Fusion of the SGD update’s elementwise operations
A multi-tensor apply launch that batches the elementwise updates applied to all the model’s parameters into one or a few kernel launches.
colossalai.nn.optimizer.FusedSGDmay be used as a drop-in replacement fortorch.optim.SGDcolossalai.nn.optimizer.FusedSGDmay be used with or without Amp.Nesterov momentum is based on the formula from On the importance of initialization and momentum in deep learning.
- Parameters
params (iterable) – iterable of parameters to optimize or dicts defining parameter groups
lr (float) – learning rate
momentum (float, optional) – momentum factor (default: 0)
weight_decay (float, optional) – weight decay (L2 penalty) (default: 0)
dampening (float, optional) – dampening for momentum (default: 0)
nesterov (bool, optional) – enables Nesterov momentum (default: False)
Note
The implementation of SGD with Momentum/Nesterov subtly differs from Sutskever et. al. and implementations in some other frameworks. Considering the specific case of Momentum, the update can be written as
\[\begin{split}v = \rho * v + g \\ p = p - lr * v\end{split}\]where p, g, v and \(\rho\) denote the parameters, gradient, velocity, and momentum respectively. This is in contrast to Sutskever et. al. and other frameworks which employ an update of the form
\[\begin{split}v = \rho * v + lr * g \\ p = p - v\end{split}\]The Nesterov version is analogously modified.
- step(closure=None)
Performs a single optimization step.
- Parameters
closure (callable, optional) – A closure that reevaluates the model and returns the loss.
- class colossalai.nn.optimizer.Lamb(params, lr=0.001, betas=(0.9, 0.999), eps=1e-06, weight_decay=0, adam=False)
Implements Lamb algorithm.
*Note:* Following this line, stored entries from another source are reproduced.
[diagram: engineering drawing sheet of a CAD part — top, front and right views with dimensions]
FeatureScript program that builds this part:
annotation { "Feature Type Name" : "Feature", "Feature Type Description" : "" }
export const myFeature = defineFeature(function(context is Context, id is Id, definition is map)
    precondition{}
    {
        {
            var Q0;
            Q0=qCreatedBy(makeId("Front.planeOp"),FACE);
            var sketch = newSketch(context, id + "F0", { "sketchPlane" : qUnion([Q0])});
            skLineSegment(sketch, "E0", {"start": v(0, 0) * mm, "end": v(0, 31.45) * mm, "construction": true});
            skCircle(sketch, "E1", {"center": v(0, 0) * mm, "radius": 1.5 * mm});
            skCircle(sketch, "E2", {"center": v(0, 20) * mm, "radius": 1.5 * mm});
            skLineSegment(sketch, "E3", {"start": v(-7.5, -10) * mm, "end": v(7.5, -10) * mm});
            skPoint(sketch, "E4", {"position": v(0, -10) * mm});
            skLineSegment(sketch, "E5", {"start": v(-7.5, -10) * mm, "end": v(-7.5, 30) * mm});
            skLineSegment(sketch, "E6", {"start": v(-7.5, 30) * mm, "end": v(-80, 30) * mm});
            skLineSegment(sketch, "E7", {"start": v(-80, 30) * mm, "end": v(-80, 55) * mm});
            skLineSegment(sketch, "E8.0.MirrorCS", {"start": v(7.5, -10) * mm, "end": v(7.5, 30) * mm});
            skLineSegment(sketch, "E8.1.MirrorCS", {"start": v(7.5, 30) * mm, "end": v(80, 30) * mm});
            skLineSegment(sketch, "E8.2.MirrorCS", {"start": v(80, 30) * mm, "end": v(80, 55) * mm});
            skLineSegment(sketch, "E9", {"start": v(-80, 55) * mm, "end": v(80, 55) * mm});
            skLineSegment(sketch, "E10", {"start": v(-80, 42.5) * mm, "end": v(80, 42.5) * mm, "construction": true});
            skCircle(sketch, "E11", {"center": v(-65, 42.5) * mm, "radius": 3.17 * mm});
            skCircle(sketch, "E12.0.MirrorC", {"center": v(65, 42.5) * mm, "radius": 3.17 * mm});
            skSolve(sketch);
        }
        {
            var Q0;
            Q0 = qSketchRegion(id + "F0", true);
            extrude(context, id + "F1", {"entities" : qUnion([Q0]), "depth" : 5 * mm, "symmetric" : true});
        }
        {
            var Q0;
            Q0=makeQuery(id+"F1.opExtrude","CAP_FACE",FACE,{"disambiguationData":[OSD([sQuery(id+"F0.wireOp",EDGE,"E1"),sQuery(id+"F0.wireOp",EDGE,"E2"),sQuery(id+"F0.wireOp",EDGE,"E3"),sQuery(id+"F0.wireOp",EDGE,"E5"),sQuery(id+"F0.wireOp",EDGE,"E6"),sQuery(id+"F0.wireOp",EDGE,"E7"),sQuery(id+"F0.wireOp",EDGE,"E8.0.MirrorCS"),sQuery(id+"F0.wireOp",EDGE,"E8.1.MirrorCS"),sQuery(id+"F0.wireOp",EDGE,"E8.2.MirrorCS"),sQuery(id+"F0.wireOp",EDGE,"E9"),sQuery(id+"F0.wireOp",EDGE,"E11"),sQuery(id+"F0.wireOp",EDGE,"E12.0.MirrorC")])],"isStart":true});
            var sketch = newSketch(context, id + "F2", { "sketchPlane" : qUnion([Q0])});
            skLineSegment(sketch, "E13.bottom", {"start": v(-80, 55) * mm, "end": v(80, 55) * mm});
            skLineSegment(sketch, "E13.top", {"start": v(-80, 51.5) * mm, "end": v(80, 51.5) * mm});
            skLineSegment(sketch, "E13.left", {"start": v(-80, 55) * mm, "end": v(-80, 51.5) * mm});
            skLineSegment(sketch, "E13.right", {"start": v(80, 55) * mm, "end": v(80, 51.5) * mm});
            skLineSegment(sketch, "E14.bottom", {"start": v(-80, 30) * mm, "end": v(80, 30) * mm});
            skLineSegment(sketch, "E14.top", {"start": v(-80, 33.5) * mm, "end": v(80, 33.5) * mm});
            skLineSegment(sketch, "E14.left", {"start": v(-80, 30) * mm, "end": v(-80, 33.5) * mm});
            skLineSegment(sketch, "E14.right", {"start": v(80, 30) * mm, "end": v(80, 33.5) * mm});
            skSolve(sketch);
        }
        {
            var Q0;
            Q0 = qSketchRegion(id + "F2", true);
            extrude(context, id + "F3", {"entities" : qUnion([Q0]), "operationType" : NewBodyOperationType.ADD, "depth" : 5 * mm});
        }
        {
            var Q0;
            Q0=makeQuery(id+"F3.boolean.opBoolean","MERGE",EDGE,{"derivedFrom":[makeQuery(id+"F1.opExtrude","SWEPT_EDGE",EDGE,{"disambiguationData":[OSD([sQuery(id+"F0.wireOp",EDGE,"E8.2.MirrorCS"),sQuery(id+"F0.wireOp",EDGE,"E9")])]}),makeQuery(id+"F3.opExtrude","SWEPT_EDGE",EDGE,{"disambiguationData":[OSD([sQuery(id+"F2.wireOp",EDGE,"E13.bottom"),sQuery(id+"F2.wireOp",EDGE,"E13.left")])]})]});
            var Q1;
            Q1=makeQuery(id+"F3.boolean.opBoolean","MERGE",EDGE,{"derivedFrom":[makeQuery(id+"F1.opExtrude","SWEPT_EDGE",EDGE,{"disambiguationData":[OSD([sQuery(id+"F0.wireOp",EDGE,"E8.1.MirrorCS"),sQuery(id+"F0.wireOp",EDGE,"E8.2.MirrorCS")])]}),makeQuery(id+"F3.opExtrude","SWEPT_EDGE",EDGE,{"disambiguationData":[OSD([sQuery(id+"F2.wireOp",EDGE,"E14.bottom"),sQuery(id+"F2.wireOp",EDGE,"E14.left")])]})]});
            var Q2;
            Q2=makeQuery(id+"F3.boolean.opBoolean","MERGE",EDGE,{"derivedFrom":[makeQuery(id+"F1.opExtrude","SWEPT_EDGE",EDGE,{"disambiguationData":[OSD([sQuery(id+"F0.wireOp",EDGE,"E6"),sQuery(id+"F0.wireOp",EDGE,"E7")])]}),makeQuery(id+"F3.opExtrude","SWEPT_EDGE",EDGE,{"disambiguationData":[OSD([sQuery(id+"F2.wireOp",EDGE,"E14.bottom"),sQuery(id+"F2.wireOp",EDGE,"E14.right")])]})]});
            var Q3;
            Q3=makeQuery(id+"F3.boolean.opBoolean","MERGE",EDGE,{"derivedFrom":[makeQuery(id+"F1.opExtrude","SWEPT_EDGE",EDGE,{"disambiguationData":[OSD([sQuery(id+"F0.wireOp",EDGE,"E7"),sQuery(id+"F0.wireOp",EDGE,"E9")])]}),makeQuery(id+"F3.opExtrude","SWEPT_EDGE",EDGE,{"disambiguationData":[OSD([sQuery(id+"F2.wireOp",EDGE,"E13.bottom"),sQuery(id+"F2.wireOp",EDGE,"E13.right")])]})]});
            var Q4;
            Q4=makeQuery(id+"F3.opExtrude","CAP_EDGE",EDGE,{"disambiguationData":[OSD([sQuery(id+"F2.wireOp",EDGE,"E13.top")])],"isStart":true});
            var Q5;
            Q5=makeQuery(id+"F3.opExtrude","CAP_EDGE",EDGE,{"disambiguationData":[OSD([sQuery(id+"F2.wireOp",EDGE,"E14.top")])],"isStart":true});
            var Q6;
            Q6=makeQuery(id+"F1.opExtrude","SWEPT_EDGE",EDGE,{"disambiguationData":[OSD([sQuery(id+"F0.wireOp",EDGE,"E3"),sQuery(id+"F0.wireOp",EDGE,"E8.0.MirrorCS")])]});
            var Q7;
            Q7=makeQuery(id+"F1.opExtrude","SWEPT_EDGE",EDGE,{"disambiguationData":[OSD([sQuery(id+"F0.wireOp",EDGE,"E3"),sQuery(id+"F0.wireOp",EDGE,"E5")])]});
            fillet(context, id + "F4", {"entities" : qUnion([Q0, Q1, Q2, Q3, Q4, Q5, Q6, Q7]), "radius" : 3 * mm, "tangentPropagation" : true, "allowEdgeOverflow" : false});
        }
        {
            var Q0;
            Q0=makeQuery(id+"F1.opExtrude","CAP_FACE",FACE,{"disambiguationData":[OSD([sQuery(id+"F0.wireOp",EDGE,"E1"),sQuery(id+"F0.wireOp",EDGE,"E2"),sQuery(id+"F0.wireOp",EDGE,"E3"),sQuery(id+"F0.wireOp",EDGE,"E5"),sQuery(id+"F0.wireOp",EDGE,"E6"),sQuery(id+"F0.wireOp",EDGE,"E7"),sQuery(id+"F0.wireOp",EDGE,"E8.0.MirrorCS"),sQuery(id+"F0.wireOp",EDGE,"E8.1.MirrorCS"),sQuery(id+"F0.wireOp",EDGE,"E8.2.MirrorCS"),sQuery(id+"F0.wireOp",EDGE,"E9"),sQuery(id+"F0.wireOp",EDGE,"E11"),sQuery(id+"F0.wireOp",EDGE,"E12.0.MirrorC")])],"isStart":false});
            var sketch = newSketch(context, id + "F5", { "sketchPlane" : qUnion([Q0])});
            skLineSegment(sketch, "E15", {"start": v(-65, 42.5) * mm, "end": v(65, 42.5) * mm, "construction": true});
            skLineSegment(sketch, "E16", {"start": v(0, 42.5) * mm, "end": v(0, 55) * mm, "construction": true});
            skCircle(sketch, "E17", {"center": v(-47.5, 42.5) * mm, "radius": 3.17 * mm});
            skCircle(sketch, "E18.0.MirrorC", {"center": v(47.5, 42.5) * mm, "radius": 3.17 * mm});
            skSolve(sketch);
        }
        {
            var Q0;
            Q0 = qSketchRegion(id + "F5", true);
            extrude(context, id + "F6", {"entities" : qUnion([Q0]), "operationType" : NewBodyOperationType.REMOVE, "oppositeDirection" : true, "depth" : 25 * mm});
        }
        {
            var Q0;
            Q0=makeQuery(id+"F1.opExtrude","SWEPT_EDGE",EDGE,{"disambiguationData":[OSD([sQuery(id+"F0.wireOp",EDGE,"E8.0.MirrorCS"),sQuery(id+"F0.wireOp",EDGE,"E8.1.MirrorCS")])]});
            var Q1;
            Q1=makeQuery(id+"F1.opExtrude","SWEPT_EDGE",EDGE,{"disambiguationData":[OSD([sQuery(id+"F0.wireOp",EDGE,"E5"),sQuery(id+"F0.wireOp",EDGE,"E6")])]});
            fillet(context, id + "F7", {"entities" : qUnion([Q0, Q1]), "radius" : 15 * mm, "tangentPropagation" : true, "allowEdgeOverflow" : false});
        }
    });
It has been proposed in Large Batch Optimization for Deep Learning: Training BERT in 76 minutes.
- Parameters
params (iterable) – iterable of parameters to optimize or dicts defining parameter groups
lr (float, optional) – learning rate (default: 1e-3)
betas (Tuple[float, float], optional) – coefficients used for computing running averages of gradient and its square (default: (0.9, 0.999))
eps (float, optional) – term added to the denominator to improve numerical stability (default: 1e-6)
weight_decay (float, optional) – weight decay (L2 penalty) (default: 0)
adam (bool, optional) – always use trust ratio = 1, which turns this into Adam. Useful for comparison purposes.
- step(closure=None)
Performs a single optimization step.
- Parameters
closure (callable, optional) – A closure that reevaluates the model and returns the loss.
- class colossalai.nn.optimizer.Lars(params, lr=0.001, momentum=0, eeta=0.001, weight_decay=0, epsilon=0.0)
Implements the LARS optimizer from “Large batch training of convolutional networks”.
- Parameters
params (iterable) – iterable of parameters to optimize or dicts defining parameter groups
lr (float, optional) – learning rate (default: 1e-3)
momentum (float, optional) – momentum factor (default: 0)
eeta (float, optional) – LARS coefficient as used in the paper (default: 1e-3)
weight_decay (float, optional) – weight decay (L2 penalty) (default: 0)
- step(closure=None)
Performs a single optimization step.
- Parameters
closure (callable, optional) – A closure that reevaluates the model and returns the loss.